Weight Management Strategies

Posted on Posted in Fitness

I have begun working on my ACE Health Coach Certification.  As a Health Coach I look forward to coaching people to make lifestyle changes in physical activity and eating habits to live a more healthful life.  As I continue studying for this certification I will post updates on interesting facts and ideas. I found the information below to be  interesting and helpful for those that are having trouble sticking to a weight management program.

Research work done by Rena Wing, James O. Hill, and colleagues at the National Weight Control Registry (NWCR). The NWCR follows individuals who have lost at least 30 pounds and maintained the weight loss for one year or more.

The following lifestyle modification strategies were the most commonly used among people who have been successful in their weight-management efforts according to data from NWCR. (Wing & Phelan, 2005*).
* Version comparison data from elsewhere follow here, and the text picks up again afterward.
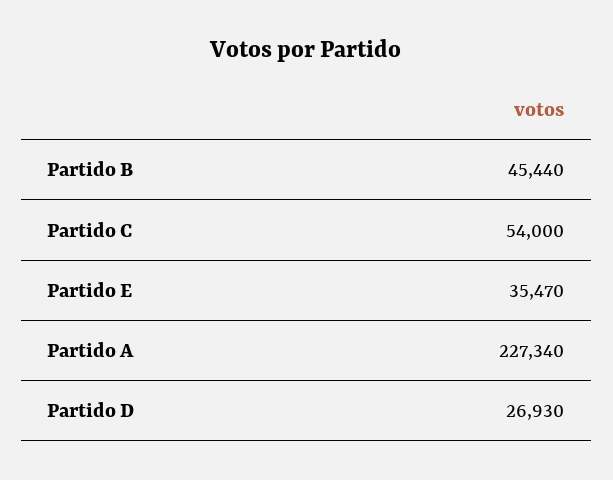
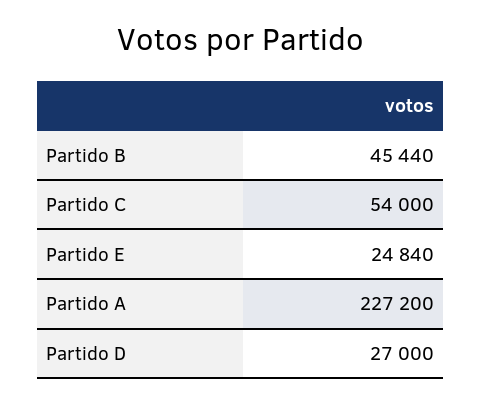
  {
    "Partido B": 45440,
    "Partido C": 54000,
-   "Partido E": 35470,
+   "Partido E": 24840,
-   "Partido A": 227340,
+   "Partido A": 227200,
-   "Partido D": 26930
+   "Partido D": 27000
  }

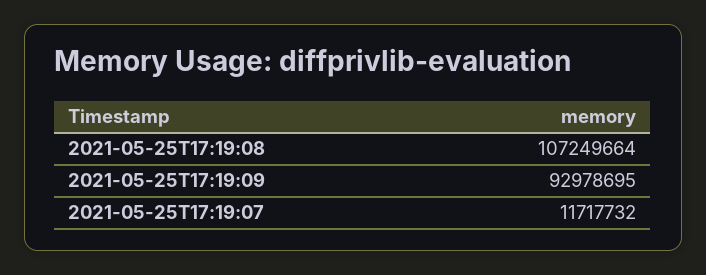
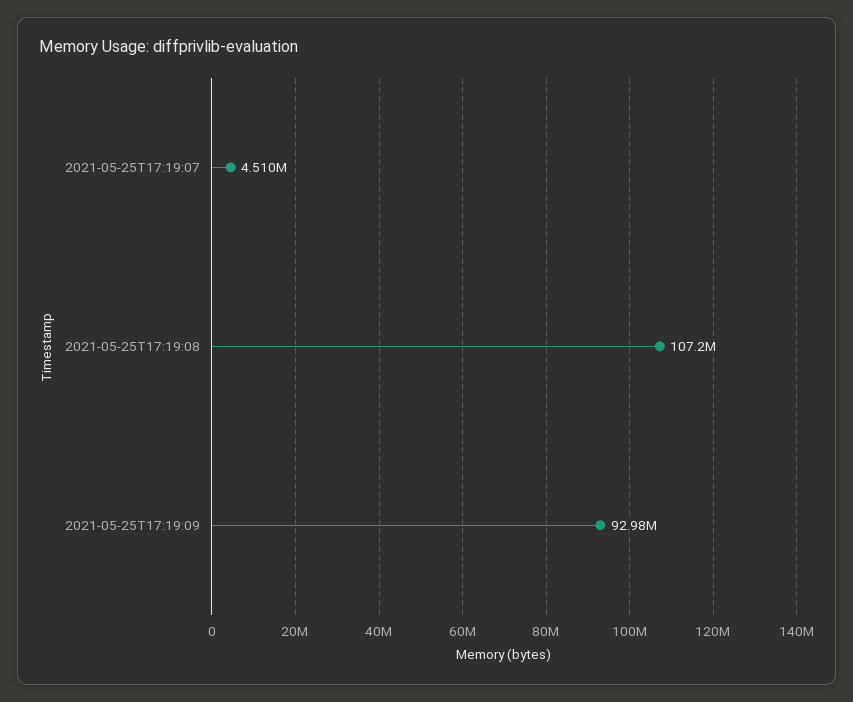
  {
    "2021-05-25T17:19:08": 107249664,
    "2021-05-25T17:19:09": 92978695,
-   "2021-05-25T17:19:07": 11717732
+   "2021-05-25T17:19:07": 4510000
  }

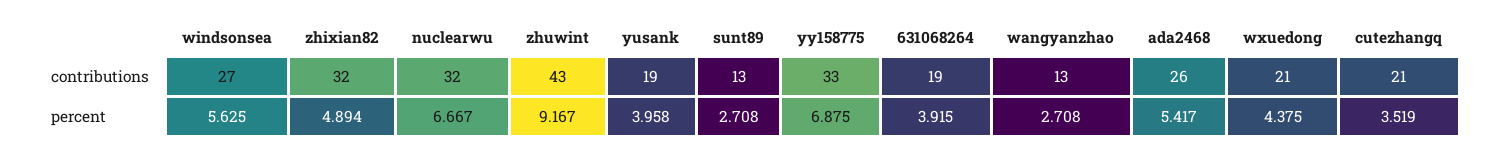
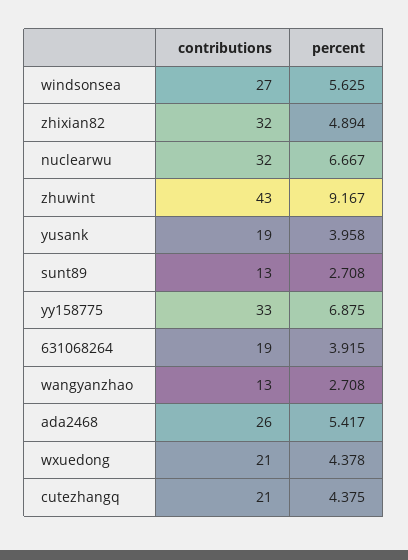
  {
    "windsonsea": {
      "contributions": 27,
      "percent": 5.625
    },
    "zhixian82": {
      "contributions": 32,
      "percent": 4.894
    },
    "nuclearwu": {
      "contributions": 32,
      "percent": 6.667
    },
    "zhuwint": {
      "contributions": 43,
      "percent": 9.167
    },
    "yusank": {
      "contributions": 19,
      "percent": 3.958
    },
    "sunt89": {
      "contributions": 13,
      "percent": 2.708
    },
    "yy158775": {
      "contributions": 33,
      "percent": 6.875
    },
    "631068264": {
      "contributions": 19,
      "percent": 3.915
    },
    "wangyanzhao": {
      "contributions": 13,
      "percent": 2.708
    },
    "ada2468": {
      "contributions": 26,
      "percent": 5.417
    },
    "wxuedong": {
      "contributions": 21,
-     "percent": 4.375
+     "percent": 4.378
    },
    "cutezhangq": {
      "contributions": 21,
-     "percent": 3.519
+     "percent": 4.375
    }
  }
  • Engaging in high levels of physical activity, at least one hour each day
  • Eating a low-calorie, low-fat diet
  • Eating breakfast daily
  • Self-monitoring body weight regularly
  • Maintaining a consistent eating pattern every day, on both weekdays and weekends.

 

*Wing, R.R. & Phelan, S. (2005). Long term weight loss maintenance. American Journal of Clinical Nutrition, 82, 1, 2225-2255.

**Information for this post is from the ACE Health Coach Manual.